Heidi and Penelope (Randyjw; May 4, 2016)
Heidi and Penelope were rescue dogs and have already lived their lives here on this earth. It has been many years now since they have been gone, but I thought they deserved a little tribute as I was thinking back on their lives and of a particular episode, which was really extraordinary.
You always hear some miraculous tales (tails!) about animals helping or saving people, and this is one of them. I am changing the relationships and some of the specific details a bit, for various and sundry purposes, but the story is essentially the way I recall it.
Heidi was a dachshund, and they are very intelligent animals. Penelope was either a bichon frise or a maltese, I believe. Heidi was russet and black, in color, and Penelope was a curly-haired fluff of white. She was also very smart, but was residually wary of people, as she had been severely abused as a puppy.
Both dogs were well-cared for since they were brought home from the shelter from where they had been adopted. They were rarely leashed, but I guess nobody had complained and they were never a nuisance. They just went out and did whatever doggies do when they go for walks in their safe, and mostly secluded, neighborhoods. They had a big backyard to run around in, and led, I would fathom, what would be considered fairly comfortable lives.
Heidi was vivacious, so sweet, and understood whatever you said to her. She had alot of energy and was considerably rambunctious. Penny was a subdued individual, and preferred a quiet petting curled up with you on the floor. She would shy away from most people, but since I always took the time to single her out and spend most time visiting with her, she allowed me to be her friend.
Heidi knew I loved her, and didn’t have one iota of envy that my time was given so exclusively to Penelope. She was okay with it; probably even thankful that I did so. Heidi was such a good girl and suffered the lack of attention and affection so that her little “doggie sister”, Penelope, could experience the healing, in some small way, of making up for human inadequacies, which had been lacking since her birth, this time around in her new home.

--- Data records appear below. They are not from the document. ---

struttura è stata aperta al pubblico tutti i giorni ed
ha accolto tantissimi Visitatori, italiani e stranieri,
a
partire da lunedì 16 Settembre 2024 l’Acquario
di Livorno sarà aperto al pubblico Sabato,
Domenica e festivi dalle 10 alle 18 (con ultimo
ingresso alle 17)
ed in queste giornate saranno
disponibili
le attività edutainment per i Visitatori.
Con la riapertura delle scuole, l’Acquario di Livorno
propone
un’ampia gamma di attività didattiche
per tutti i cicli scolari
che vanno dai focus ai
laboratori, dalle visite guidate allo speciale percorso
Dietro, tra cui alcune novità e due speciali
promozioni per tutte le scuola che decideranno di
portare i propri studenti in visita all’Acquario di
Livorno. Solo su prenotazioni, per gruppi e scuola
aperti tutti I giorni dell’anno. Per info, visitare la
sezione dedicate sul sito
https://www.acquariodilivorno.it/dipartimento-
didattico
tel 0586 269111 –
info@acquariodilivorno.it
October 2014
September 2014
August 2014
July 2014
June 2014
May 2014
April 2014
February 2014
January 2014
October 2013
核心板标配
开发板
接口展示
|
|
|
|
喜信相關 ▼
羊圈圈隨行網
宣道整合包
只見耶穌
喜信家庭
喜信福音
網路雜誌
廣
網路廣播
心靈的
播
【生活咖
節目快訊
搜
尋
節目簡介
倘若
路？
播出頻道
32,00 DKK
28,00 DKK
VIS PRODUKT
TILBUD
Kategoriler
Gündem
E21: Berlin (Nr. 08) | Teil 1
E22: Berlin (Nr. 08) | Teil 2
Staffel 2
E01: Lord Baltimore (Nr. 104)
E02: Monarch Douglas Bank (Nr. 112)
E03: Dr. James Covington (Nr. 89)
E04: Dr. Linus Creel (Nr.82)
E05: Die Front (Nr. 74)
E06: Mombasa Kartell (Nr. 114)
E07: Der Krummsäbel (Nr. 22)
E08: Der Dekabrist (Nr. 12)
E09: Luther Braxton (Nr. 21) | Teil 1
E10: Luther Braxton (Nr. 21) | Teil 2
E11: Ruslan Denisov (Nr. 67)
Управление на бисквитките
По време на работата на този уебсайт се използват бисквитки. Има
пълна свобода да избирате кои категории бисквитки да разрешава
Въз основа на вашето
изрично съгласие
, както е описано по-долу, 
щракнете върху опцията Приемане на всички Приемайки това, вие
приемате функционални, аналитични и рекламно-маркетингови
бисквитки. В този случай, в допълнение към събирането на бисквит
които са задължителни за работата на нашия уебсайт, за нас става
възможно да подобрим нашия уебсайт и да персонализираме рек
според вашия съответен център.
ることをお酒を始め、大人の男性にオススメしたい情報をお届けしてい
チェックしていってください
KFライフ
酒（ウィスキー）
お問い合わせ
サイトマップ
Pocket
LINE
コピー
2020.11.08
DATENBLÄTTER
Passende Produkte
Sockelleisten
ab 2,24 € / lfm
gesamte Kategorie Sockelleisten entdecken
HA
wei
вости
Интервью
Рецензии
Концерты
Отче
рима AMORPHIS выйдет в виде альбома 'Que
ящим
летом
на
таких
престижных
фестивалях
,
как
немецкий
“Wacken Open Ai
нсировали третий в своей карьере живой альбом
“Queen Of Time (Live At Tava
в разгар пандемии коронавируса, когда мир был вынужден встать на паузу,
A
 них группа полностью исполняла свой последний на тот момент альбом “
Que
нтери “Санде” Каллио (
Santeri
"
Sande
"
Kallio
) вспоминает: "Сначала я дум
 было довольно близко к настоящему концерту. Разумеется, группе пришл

At the end of the long backyard was a lake, and a small dock of wood set at the edge of the water and the shore. The dock was in need of repair, as it was in the process of decay and had some dry rot, as well. We had all just been down to see it, and the guy I was with, who was looking at the dock to determine its state of functionality, wound up stubbing a smoked cigarette on top of one of the posts.
The little dog, Heidi, whom I called “Heidi-ho”, came up to me when we had gone inside the home, and swung her body quickly in a half-turn, indicating I should follow her. I looked at her to make sure that was what she wanted, and, indeed, it was. In fact, it was a major race, and Heidi made that perfectly clear. I followed her to the back door, opened it for us both, and raced after her as she headed for the dock.
There, where Heidi had led me, I found what had turned out to be a catastrophe in the making. The post had started to smolder, catching fire from the cigarette butt that had been extinguished, none too well, on its surface. Heidi had averted a disaster, which could have had deadly consequences for all of us. We doused the post with water from the lake, and were saved by a little German-breed dog! History does have a way of coming full circle, after all!
Thanks to her fast action and quick thinking, Heidi, a rescued dog, became our very own rescuers, instead! “Hey, ho! Heidi-Ho!”